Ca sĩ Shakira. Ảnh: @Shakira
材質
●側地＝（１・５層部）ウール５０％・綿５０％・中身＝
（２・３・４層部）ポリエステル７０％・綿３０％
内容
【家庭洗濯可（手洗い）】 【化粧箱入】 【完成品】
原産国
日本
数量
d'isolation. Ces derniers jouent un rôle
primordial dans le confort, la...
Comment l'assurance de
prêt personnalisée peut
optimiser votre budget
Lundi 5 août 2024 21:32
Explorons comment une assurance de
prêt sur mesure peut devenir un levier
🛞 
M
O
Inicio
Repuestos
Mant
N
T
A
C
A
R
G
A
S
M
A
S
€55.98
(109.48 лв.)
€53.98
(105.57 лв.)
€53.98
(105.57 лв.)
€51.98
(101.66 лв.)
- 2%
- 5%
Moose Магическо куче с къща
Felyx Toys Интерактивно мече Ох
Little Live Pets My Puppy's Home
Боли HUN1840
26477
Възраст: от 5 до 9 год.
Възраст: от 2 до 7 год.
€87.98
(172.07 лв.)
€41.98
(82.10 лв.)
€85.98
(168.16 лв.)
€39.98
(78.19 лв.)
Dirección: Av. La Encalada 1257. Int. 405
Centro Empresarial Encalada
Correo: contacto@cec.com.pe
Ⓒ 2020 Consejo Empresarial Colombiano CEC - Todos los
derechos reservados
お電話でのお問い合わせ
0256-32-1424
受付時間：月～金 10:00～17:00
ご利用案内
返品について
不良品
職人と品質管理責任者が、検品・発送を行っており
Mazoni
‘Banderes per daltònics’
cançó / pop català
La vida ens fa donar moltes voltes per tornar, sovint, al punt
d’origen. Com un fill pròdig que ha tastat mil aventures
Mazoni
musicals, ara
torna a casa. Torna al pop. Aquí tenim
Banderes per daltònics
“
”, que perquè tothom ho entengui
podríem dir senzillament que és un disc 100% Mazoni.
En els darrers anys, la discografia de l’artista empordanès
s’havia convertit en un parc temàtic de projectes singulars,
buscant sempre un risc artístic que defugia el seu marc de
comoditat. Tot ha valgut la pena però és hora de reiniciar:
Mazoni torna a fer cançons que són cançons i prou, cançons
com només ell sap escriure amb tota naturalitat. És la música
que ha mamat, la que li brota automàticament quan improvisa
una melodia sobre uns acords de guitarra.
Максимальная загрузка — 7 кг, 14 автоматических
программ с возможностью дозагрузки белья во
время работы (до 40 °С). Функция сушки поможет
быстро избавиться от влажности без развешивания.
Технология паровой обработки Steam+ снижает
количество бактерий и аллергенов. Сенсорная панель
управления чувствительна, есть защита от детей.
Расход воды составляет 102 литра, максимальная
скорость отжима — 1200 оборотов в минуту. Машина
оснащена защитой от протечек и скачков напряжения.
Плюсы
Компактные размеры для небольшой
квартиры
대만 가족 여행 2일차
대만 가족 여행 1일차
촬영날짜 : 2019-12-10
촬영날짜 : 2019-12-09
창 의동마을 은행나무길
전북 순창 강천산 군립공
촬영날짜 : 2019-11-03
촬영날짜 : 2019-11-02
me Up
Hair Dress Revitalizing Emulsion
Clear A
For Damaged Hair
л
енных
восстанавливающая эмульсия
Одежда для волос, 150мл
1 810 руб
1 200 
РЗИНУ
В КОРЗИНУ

What is required: Reproduce the entries word for word, from the very first line through the line that contains "программ с возможностью дозагрузки белья во", including that line.

Exercise result:
Ca sĩ Shakira. Ảnh: @Shakira
材質
●側地＝（１・５層部）ウール５０％・綿５０％・中身＝
（２・３・４層部）ポリエステル７０％・綿３０％
内容
【家庭洗濯可（手洗い）】 【化粧箱入】 【完成品】
原産国
日本
数量
d'isolation. Ces derniers jouent un rôle
primordial dans le confort, la...
Comment l'assurance de
prêt personnalisée peut
optimiser votre budget
Lundi 5 août 2024 21:32
Explorons comment une assurance de
prêt sur mesure peut devenir un levier
🛞 
M
O
Inicio
Repuestos
Mant
N
T
A
C
A
R
G
A
S
M
A
S
€55.98
(109.48 лв.)
€53.98
(105.57 лв.)
€53.98
(105.57 лв.)
€51.98
(101.66 лв.)
- 2%
- 5%
Moose Магическо куче с къща
Felyx Toys Интерактивно мече Ох
Little Live Pets My Puppy's Home
Боли HUN1840
26477
Възраст: от 5 до 9 год.
Възраст: от 2 до 7 год.
€87.98
(172.07 лв.)
€41.98
(82.10 лв.)
€85.98
(168.16 лв.)
€39.98
(78.19 лв.)
Dirección: Av. La Encalada 1257. Int. 405
Centro Empresarial Encalada
Correo: contacto@cec.com.pe
Ⓒ 2020 Consejo Empresarial Colombiano CEC - Todos los
derechos reservados
お電話でのお問い合わせ
0256-32-1424
受付時間：月～金 10:00～17:00
ご利用案内
返品について
不良品
職人と品質管理責任者が、検品・発送を行っており
Mazoni
‘Banderes per daltònics’
cançó / pop català
La vida ens fa donar moltes voltes per tornar, sovint, al punt
d’origen. Com un fill pròdig que ha tastat mil aventures
Mazoni
musicals, ara
torna a casa. Torna al pop. Aquí tenim
Banderes per daltònics
“
”, que perquè tothom ho entengui
podríem dir senzillament que és un disc 100% Mazoni.
En els darrers anys, la discografia de l’artista empordanès
s’havia convertit en un parc temàtic de projectes singulars,
buscant sempre un risc artístic que defugia el seu marc de
comoditat. Tot ha valgut la pena però és hora de reiniciar:
Mazoni torna a fer cançons que són cançons i prou, cançons
com només ell sap escriure amb tota naturalitat. És la música
que ha mamat, la que li brota automàticament quan improvisa
una melodia sobre uns acords de guitarra.
Максимальная загрузка — 7 кг, 14 автоматических
программ с возможностью дозагрузки белья во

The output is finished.